После отъезда Ломоносова из Бонова дома лаборатория оказалась по существу в единоличном ведении молодого лаборатора, поскольку Сальхов, сколько можно судить, не баловал ее посещениями. Дело в том, что квартиру Ломоносова занял по его отъезде Тауберт. Сальхову же, как вспоминал Ломоносов, пришлось “долго скитаться по наемным, от лаборатории отдаленным квартирам”. В 1759 году умер, всего двадцати восьми лет от роду, Клементьев – то ли от пьянства, то ли от отравления реактивами. После его смерти Сальхов с приставленным к нему студентом по фамилии Элефант пытался все же составить опись реактивов и инструментов и наладить какую-то работу, требовал назначить нового лаборатора, сведущего и трезвого. Лаборатор, И. М. Клембкен, назначен был, но Сальхову с ним работать не пришлось: в 1760 году профессор химии был с позором, прежде окончания срока контракта выставлен из Петербурга – за невежеством и неспособностью. У него даже был отобран диплом члена академии – случай почти беспрецедентный. Насколько это было заслуженно? Миллер писал Эйлеру, что Сальхов за все время “не написал ничего, достойного опубликования” и что он даже не слышал о знаменитом химическом учебнике Бургаве. Не читал он и никаких лекций. Но Ломоносов, в чьей объективности в данном случае сомневаться не приходится, говорит, что Сальхову просто не дали приступить к работе из-за конфликта с канцелярией. Да и документальные свидетельства подтверждают это.

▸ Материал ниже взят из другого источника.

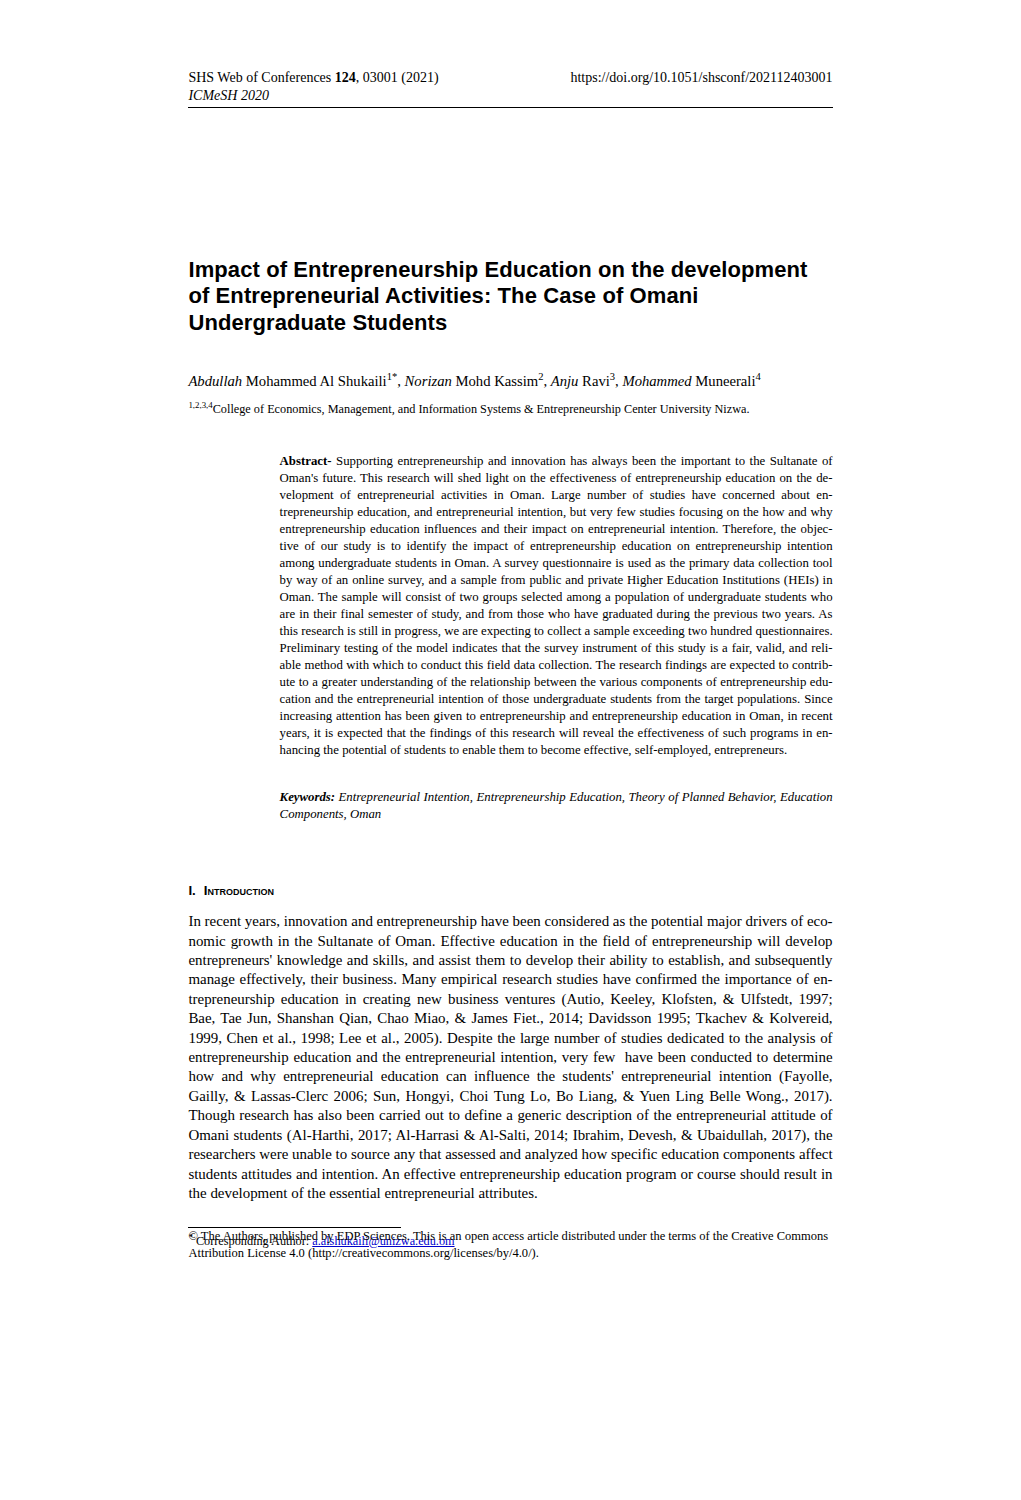SHS Web of Conferences 124, 03001 (2021)
ICMeSH 2020
https://doi.org/10.1051/shsconf/202112403001
Impact of Entrepreneurship Education on the development of Entrepreneurial Activities: The Case of Omani Undergraduate Students
Abdullah Mohammed Al Shukaili1*, Norizan Mohd Kassim2, Anju Ravi3, Mohammed Muneerali4
1,2,3,4College of Economics, Management, and Information Systems & Entrepreneurship Center University Nizwa.
Abstract- Supporting entrepreneurship and innovation has always been the important to the Sultanate of Oman's future. This research will shed light on the effectiveness of entrepreneurship education on the development of entrepreneurial activities in Oman. Large number of studies have concerned about entrepreneurship education, and entrepreneurial intention, but very few studies focusing on the how and why entrepreneurship education influences and their impact on entrepreneurial intention. Therefore, the objective of our study is to identify the impact of entrepreneurship education on entrepreneurship intention among undergraduate students in Oman. A survey questionnaire is used as the primary data collection tool by way of an online survey, and a sample from public and private Higher Education Institutions (HEIs) in Oman. The sample will consist of two groups selected among a population of undergraduate students who are in their final semester of study, and from those who have graduated during the previous two years. As this research is still in progress, we are expecting to collect a sample exceeding two hundred questionnaires. Preliminary testing of the model indicates that the survey instrument of this study is a fair, valid, and reliable method with which to conduct this field data collection. The research findings are expected to contribute to a greater understanding of the relationship between the various components of entrepreneurship education and the entrepreneurial intention of those undergraduate students from the target populations. Since increasing attention has been given to entrepreneurship and entrepreneurship education in Oman, in recent years, it is expected that the findings of this research will reveal the effectiveness of such programs in enhancing the potential of students to enable them to become effective, self-employed, entrepreneurs.
Keywords: Entrepreneurial Intention, Entrepreneurship Education, Theory of Planned Behavior, Education Components, Oman
I. Introduction
In recent years, innovation and entrepreneurship have been considered as the potential major drivers of economic growth in the Sultanate of Oman. Effective education in the field of entrepreneurship will develop entrepreneurs' knowledge and skills, and assist them to develop their ability to establish, and subsequently manage effectively, their business. Many empirical research studies have confirmed the importance of entrepreneurship education in creating new business ventures (Autio, Keeley, Klofsten, & Ulfstedt, 1997; Bae, Tae Jun, Shanshan Qian, Chao Miao, & James Fiet., 2014; Davidsson 1995; Tkachev & Kolvereid, 1999, Chen et al., 1998; Lee et al., 2005). Despite the large number of studies dedicated to the analysis of entrepreneurship education and the entrepreneurial intention, very few have been conducted to determine how and why entrepreneurial education can influence the students' entrepreneurial intention (Fayolle, Gailly, & Lassas-Clerc 2006; Sun, Hongyi, Choi Tung Lo, Bo Liang, & Yuen Ling Belle Wong., 2017). Though research has also been carried out to define a generic description of the entrepreneurial attitude of Omani students (Al-Harthi, 2017; Al-Harrasi & Al-Salti, 2014; Ibrahim, Devesh, & Ubaidullah, 2017), the researchers were unable to source any that assessed and analyzed how specific education components affect students attitudes and intention. An effective entrepreneurship education program or course should result in the development of the essential entrepreneurial attributes.
* Corresponding Author: a.alshukaili@unizwa.edu.om
© The Authors, published by EDP Sciences. This is an open access article distributed under the terms of the Creative Commons Attribution License 4.0 (http://creativecommons.org/licenses/by/4.0/).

По отъезде Сальхова лаборатория снова оказалась в ведении Ломоносова – до приезда нового профессора химии И. Г. Лемана. В начале 1760-х годов Ломоносов пытался подготовить лаборатора из студента Герасима Шпынева, интересовавшегося медициной и притом писавшего стихи, но тот не проявил особых успехов в фундаментальных науках, к тому же любил выпить; после смерти Ломоносова он, вместе с Барковым и другими беспутными ломоносовскими протеже, был отставлен от академии и закончил свои дни гимназическим учителем в Могилеве.
В 1746 году с Ломоносовым произошло событие, на много лет повлиявшее на направление и характер его научной работы. Вот как описывает это событие Штелин в своей записке “О мозаике” (дополнение к его работе “Живопись в России”):
“Когда граф Михаил Ларионович Воронцов, ‹…› замечательный знаток и любитель изящных искусств ‹…› возвратился сюда со своей супругой из путешествия по Франции и Италии, он привез с собой разнообразные и отличные образцы старых мозаик. Насколько мне известно, это были первые вещи этого рода, подобных которым в России прежде не видели.
Среди этих мозаик находилось неподражаемое погрудное изображение плачущего апостола Петра, выполненное кавалером Ридольфи с большого оригинала в церкви Святого Петра в Риме.
Папа подарил эту мозаику графу на память”.